3. **MX + SMTP verify for free** (8.2) and keep only deliverable.
This is zero-cost compute, just our time/infra. Lower hit rate than a paid append
vendor but free.
### 8.4 Bottom line
| Path | Cost | Yield | Cold-emailable? |
|---|---|---|---|
| NPPES endpoint Direct addresses (~356k) | free | high count | ❌ no (HISP-only routing) |
| NPPES endpoint consumer/practice inboxes (~20k+) | free | tens of thousands | ✅ yes |
| Domain-inference + free SMTP verify | free (compute) | medium, varies | ✅ yes |
| Paid B2B email append vendor | $ per match | highest | ✅ yes |
**Recommendation:** build a free pipeline = (a) extract the cold-emailable subset
of endpoint emails, (b) domain-infer + free-SMTP-verify the rest, (c) fall back to
phone/fax/mail for non-matches. This recovers a real email channel for a
meaningful chunk of the 217,968 overdue-revalidation targets at **zero vendor
cost**, and we verify deliverability ourselves since port 25 + MX both work here.
---
## 9. NPI Outreach Pipeline — BUILT & RUN (`scripts/build_npi_outreach_lists.py`)
A reusable pipeline that joins the free NPPES endpoint emails to the CMS
revalidation list and cross-flags LEIE + opt-out. Run against live data:
### Verified output (session date)
| Segment | Rows | Use |
|---|---|---|
| **All cold-emailable NPIs** | **120,408** | broad Provider Compliance Bundle campaign — START HERE |
| ↳ of which overdue revalidation | 1,909 | hottest: lead with the $399 revalidation hook |
| ↳ of which upcoming revalidation | 500 | "due soon" pre-emptive offer |
| ↳ no current reval flag | 117,999 | general compliance bundle / screening / HIPAA |
| **Direct-secure (DirectTrust later)** | 3,897 (overdue) / 235,747 total | park until DirectTrust signup, then send via HISP |
Cold-emailable universe = **120,408 normal inboxes** (consumer webmail + practice
domains), all NPI-keyed.
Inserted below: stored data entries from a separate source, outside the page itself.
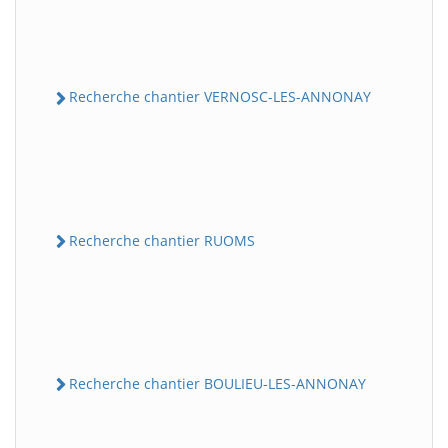
Recherche chantier VERNOSC-LES-ANNONAY
Recherche chantier RUOMS
Recherche chantier BOULIEU-LES-ANNONAY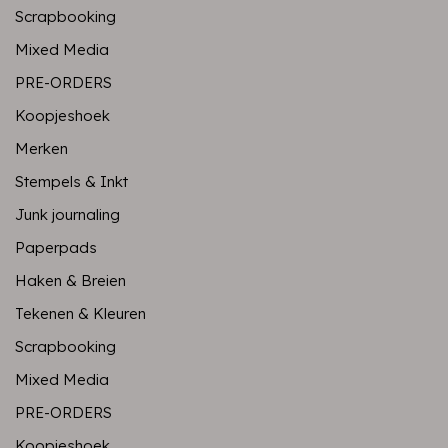
Scrapbooking
Mixed Media
PRE-ORDERS
Koopjeshoek
Merken
Stempels & Inkt
Junk journaling
Paperpads
Haken & Breien
Tekenen & Kleuren
Scrapbooking
Mixed Media
PRE-ORDERS
Koopjeshoek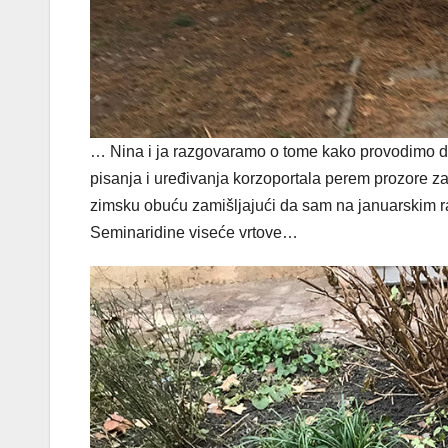
… Nina i ja razgovaramo o tome kako provodimo d
pisanja i uređivanja korzoportala perem prozore za
zimsku obuću zamišljajući da sam na januarskim r
Seminaridine viseće vrtove…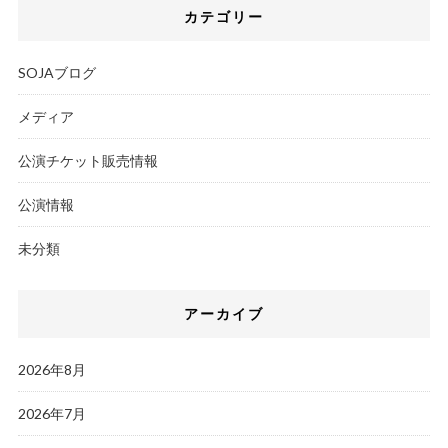
カテゴリー
SOJAブログ
メディア
公演チケット販売情報
公演情報
未分類
アーカイブ
2026年8月
2026年7月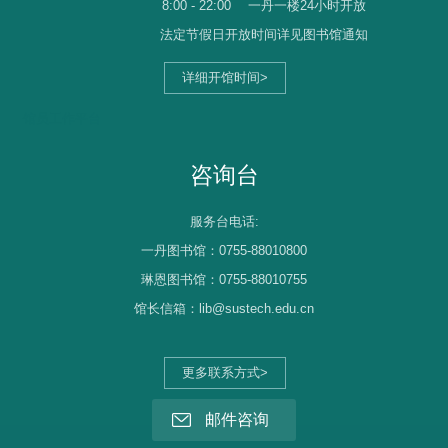
8:00 - 22:00
一丹一楼24小时开放
法定节假日开放时间详见图书馆通知
详细开馆时间>
馆员工作平台
咨询台
服务台电话:
一丹图书馆：0755-88010800
琳恩图书馆：0755-88010755
馆长信箱：lib@sustech.edu.cn
更多联系方式>
邮件咨询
Direct/HISP universe = **235,747** addresses held for the
DirectTrust channel once you sign up — that becomes a huge, spam-resistant,
high-trust second wave.
### Strategy confirmed
- **Start now:** email the 120,408 cold inboxes the Provider Compliance Bundle,
leading the 1,909 overdue with the revalidation deadline.
- **Phase 2 (DirectTrust):** once registered, the 235,747 Direct addresses are a
second, higher-deliverability channel (DirectTrust is closed/trusted, not
spam-filtered like normal email).
- MX/SMTP-verify the cold list first (port 25 + MX confirmed working on our infra)
to strip dead addresses before sending and protect MTA reputation.
Output CSVs: `npi_all_cold_emailable.csv`, `npi_overdue_cold_emailable.csv`,
`npi_overdue_direct_secure.csv` (NPI, email, name, specialty, state, due date,
days overdue, LEIE flag, opt-out ending).